═══ THE RECORDS ═══

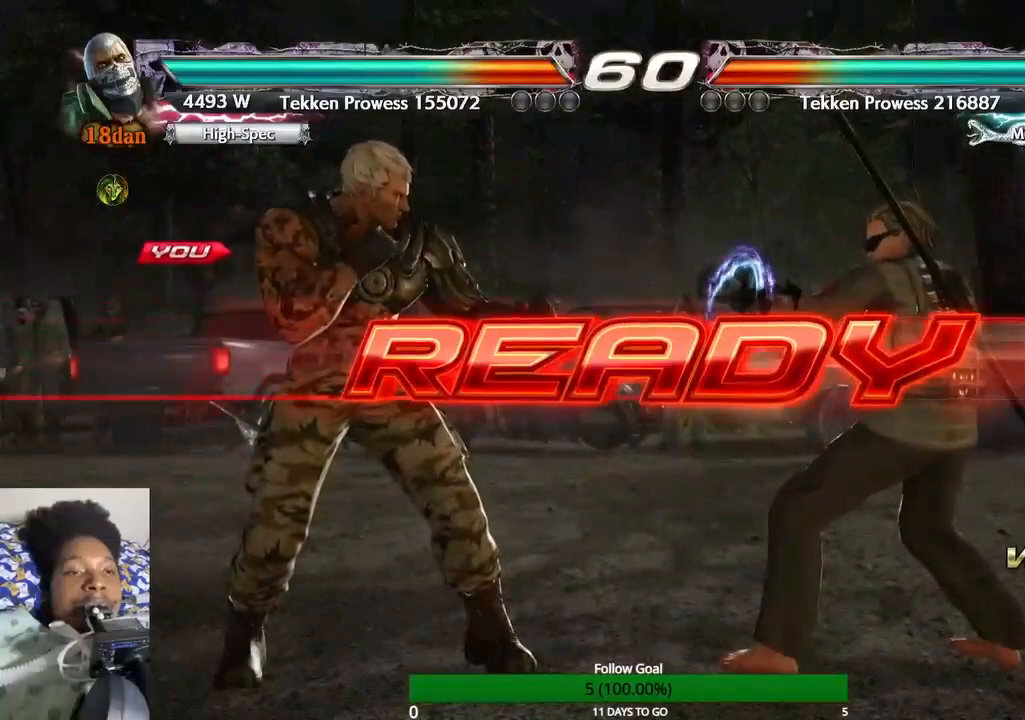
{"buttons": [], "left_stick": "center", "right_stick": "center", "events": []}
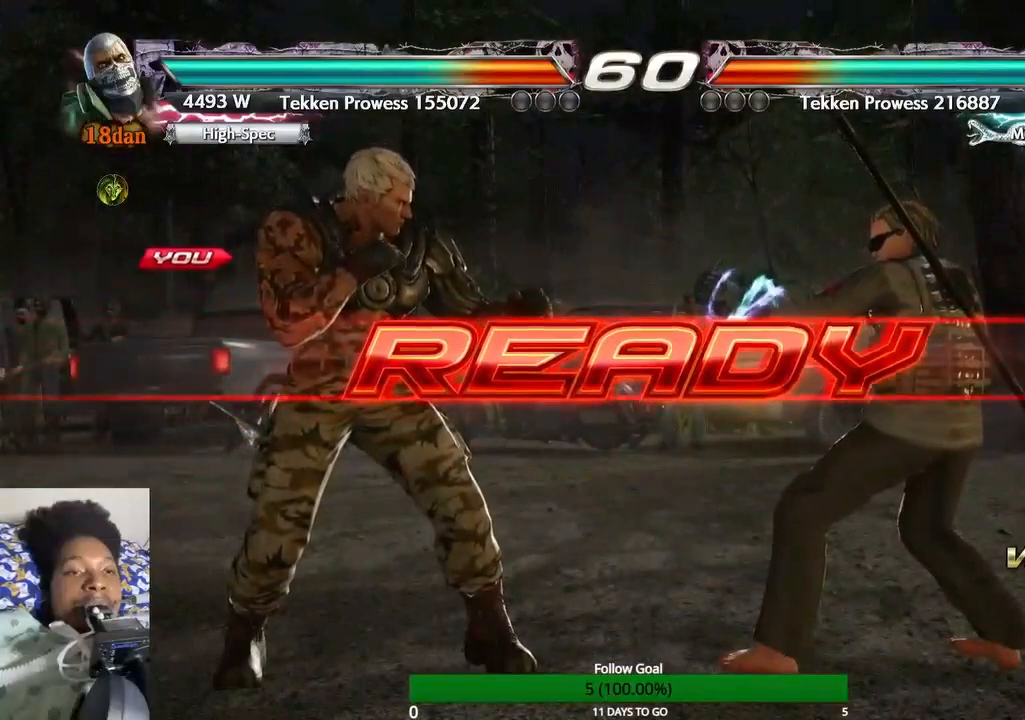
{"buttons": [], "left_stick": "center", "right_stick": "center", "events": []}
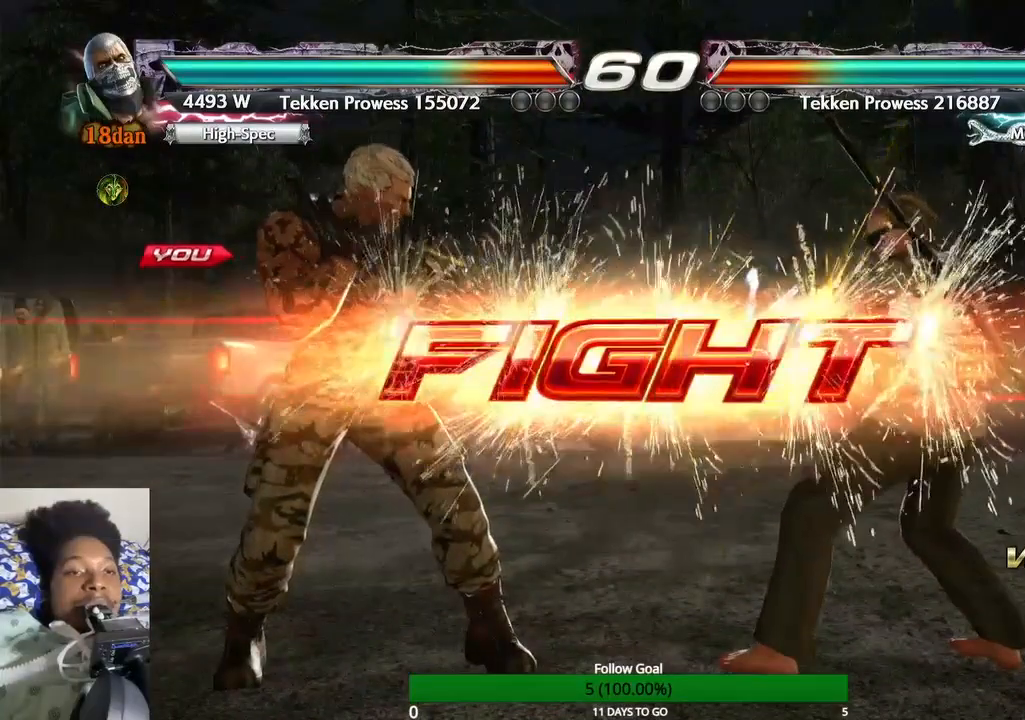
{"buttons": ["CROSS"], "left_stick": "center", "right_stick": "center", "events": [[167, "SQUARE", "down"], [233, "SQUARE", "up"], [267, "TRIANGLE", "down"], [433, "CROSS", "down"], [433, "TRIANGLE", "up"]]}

═══
═══ THE RECORDS ═══

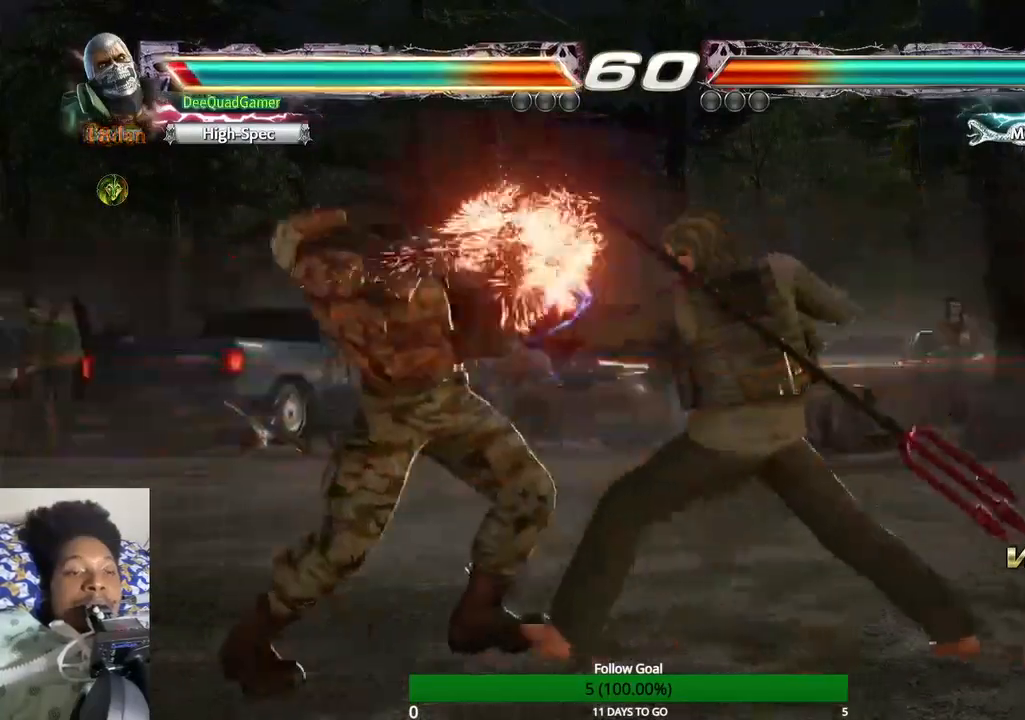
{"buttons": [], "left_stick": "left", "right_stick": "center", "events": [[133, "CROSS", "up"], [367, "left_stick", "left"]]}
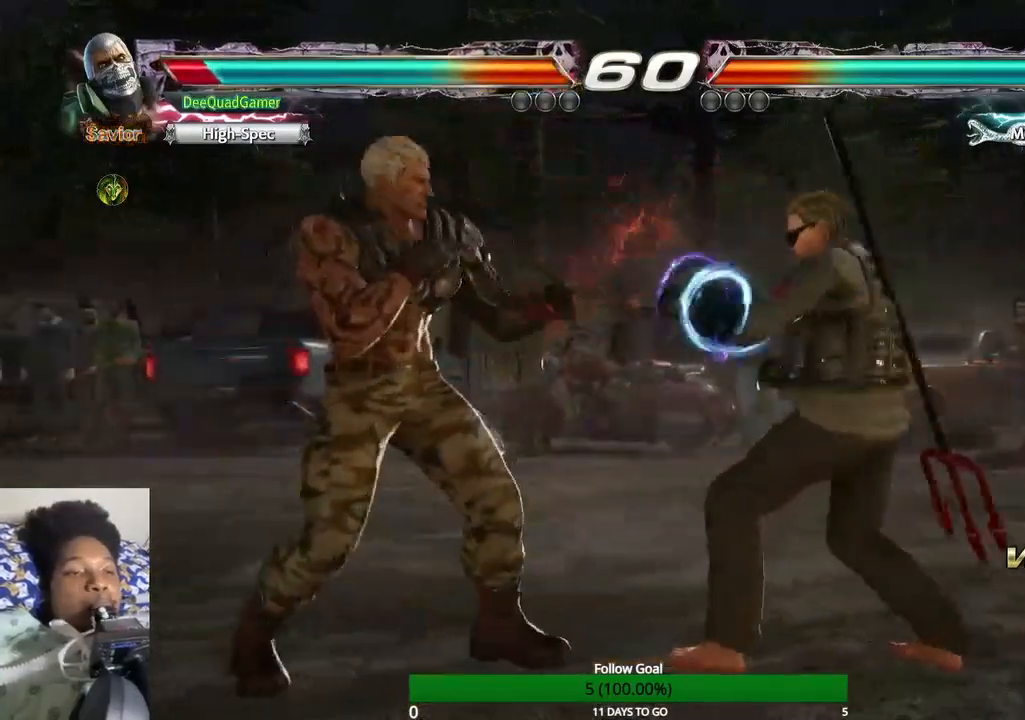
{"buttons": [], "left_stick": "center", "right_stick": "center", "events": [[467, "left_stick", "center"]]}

═══

= EXERCISE REQUIREMENTS =
Among the lines above, please find those with "CROSS" and copy them.

= SOLUTION FOR THIS PROBLEM =
{"buttons": ["CROSS"], "left_stick": "center", "right_stick": "center", "events": [[167, "SQUARE", "down"], [233, "SQUARE", "up"], [267, "TRIANGLE", "down"], [433, "CROSS", "down"], [433, "TRIANGLE", "up"]]}
{"buttons": [], "left_stick": "left", "right_stick": "center", "events": [[133, "CROSS", "up"], [367, "left_stick", "left"]]}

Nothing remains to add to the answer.